> Consigne:
Répondez aux questions suivantes à partir du texte sur la mobilisation à l'hôpital :
(a) D'où est parti le cortège du 29 octobre et où a-t-il terminé sa marche ?
(b) Depuis quel mois le mouvement dure-t-il ?
(c) Dans quel hôpital travaille Aline, et quelle est sa spécialité ?

> Texte fourni:
******

Hopital manifestations 14 novembre

Mobilisation générale à l’hôpital avant la manifestation du 14 novembre

A la veille du vote du Projet de loi de financement de la Sécurité sociale (PLFSS), le collectif Inter Urgences, initié par des paramédicaux urgentistes, a été rejoint dans la rue ce 29 octobre par le collectif Inter Hôpitaux, animé essentiellement par les médecins. Un prélude en forme de convergence, avant la grande manifestation nationale pour la « défense de l’hôpital » organisée le 14 novembre par les hospitalier⋅es en lutte.


A la veille d’Halloween, les manifestant·es en blouse blanche ont joué la carte de l’ironie amère en formant un cortège macabre. Au son d’une marche funèbre, ils et elles ont défilé au nom de la « mort » de l’hôpital public. Une couronne de fleurs blanches ornée d’une banderole « A notre pauvre budget » ouvre la marche. Quatre soignant·es transportent le cercueil de l’hôpital public où est inscrit leur appel à l’aide : « Urgence vitale ! Ensemble, sauvons l’hôpital public ». A la veille du vote du Projet de loi de financement de la Sécurité sociale (PLFSS), le cortège au départ de Chevaleret (dans le 13e arrondissement de Paris) a fini sa marche au ministère du budget à Bercy. Environ 150 personnels hospitaliers étaient présents pour réclamer en priorité une augmentation des moyens octroyés aux hôpitaux.

Huit mois de mobilisation pour défendre la santé

Depuis le mois de mars, le mouvement ne faiblit pas, et l’unité entre les membres du personnel hospitalier se renforce. « On voit vraiment la parole se délier. Les gens osent dire que ça va pas, qu’ils n’arrivent plus à mener à bien leurs projets ou à faire tourner leurs équipes », explique Aline. « Ils se sentent débordés et ils n’ont plus le sentiment de réussir à faire leur travail correctement. » La quarantaine, cette rhumatologue travaille à l’hôpital Lariboisière, à Paris. « On est parfois un peu désabusés, on a l’impression qu’on est au fond du trou et qu’on aura du mal à remonter la pente… J’espère qu’on sera entendus et surtout, je souhaiterais que l’ensemble de nos concitoyens prenne connaissance de ce débat. Parce que c’est aussi leur santé qui est en jeu. »

 

Hospitaliers en lutte.
Les manifestants espéraient être reçus au ministère du budget par Gérald Darmanin, qui a refusé de les recevoir. Photographie : Lisa Giroldini pour Radio Parleur.

******

> Documents fournis:
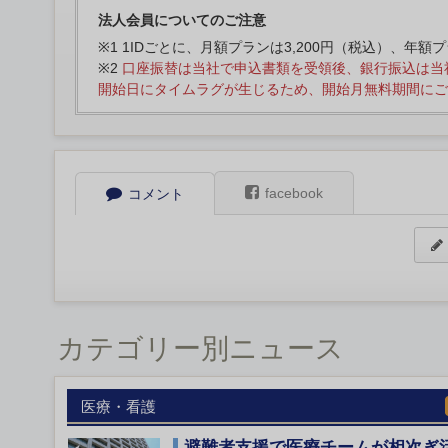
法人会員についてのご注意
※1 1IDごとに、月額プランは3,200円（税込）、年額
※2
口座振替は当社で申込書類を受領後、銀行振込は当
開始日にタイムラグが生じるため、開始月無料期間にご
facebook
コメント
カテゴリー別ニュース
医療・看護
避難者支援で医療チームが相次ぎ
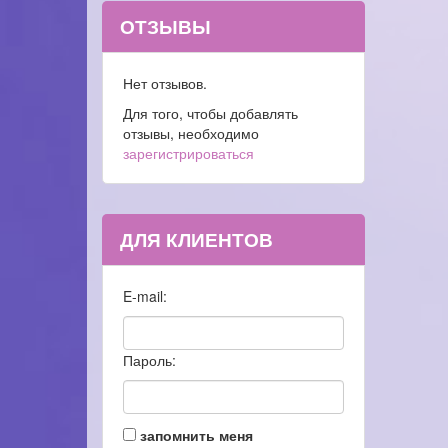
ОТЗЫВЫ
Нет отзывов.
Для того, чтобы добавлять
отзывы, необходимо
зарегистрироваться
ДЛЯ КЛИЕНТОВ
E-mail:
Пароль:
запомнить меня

******

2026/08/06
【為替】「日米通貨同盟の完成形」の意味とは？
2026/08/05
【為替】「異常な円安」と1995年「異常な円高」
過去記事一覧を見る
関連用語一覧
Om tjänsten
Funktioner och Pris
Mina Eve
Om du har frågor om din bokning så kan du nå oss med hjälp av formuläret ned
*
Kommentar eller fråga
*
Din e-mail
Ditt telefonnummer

******

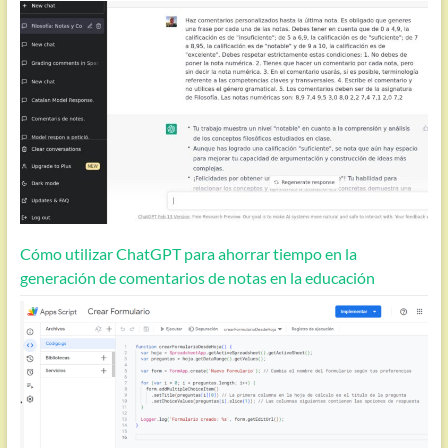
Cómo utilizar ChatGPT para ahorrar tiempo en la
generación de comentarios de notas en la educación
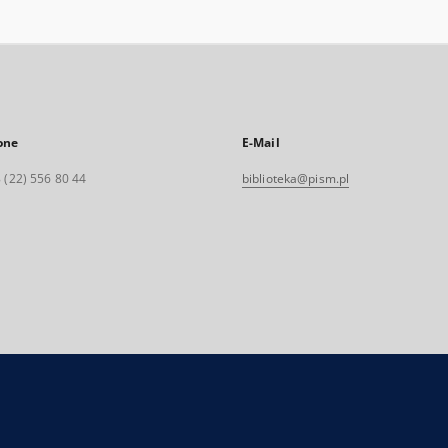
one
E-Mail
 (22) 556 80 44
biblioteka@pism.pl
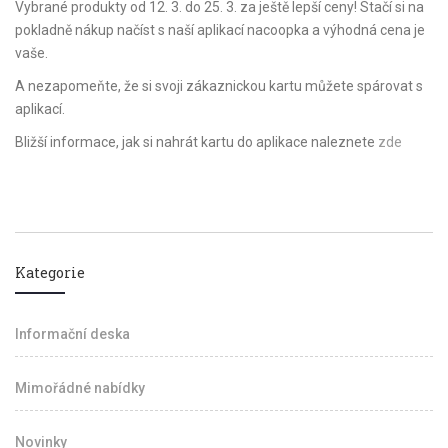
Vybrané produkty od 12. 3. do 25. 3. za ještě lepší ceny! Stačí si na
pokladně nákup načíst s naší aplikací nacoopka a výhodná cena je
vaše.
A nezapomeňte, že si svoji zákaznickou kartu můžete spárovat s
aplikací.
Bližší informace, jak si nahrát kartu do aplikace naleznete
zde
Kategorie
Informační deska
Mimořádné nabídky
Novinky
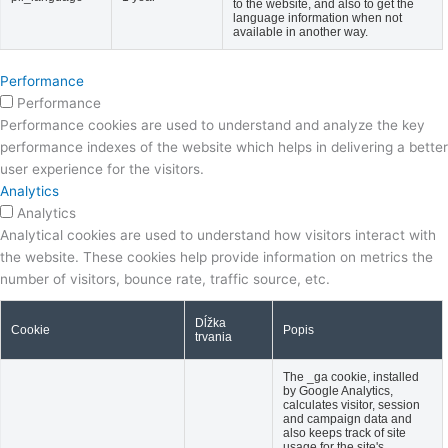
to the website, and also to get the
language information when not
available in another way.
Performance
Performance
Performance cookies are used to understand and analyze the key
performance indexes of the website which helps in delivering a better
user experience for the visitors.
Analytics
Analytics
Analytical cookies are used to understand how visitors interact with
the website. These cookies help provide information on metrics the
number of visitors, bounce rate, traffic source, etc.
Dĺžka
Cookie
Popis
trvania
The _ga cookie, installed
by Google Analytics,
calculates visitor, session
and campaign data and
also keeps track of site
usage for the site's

******

> Réponse:
(a) Il est parti de Chevaleret, dans le 13e arrondissement de Paris, et a terminé sa marche au ministère du budget à Bercy.
(b) Depuis le mois de mars.
(c) Elle travaille à l'hôpital Lariboisière, à Paris, et elle est rhumatologue.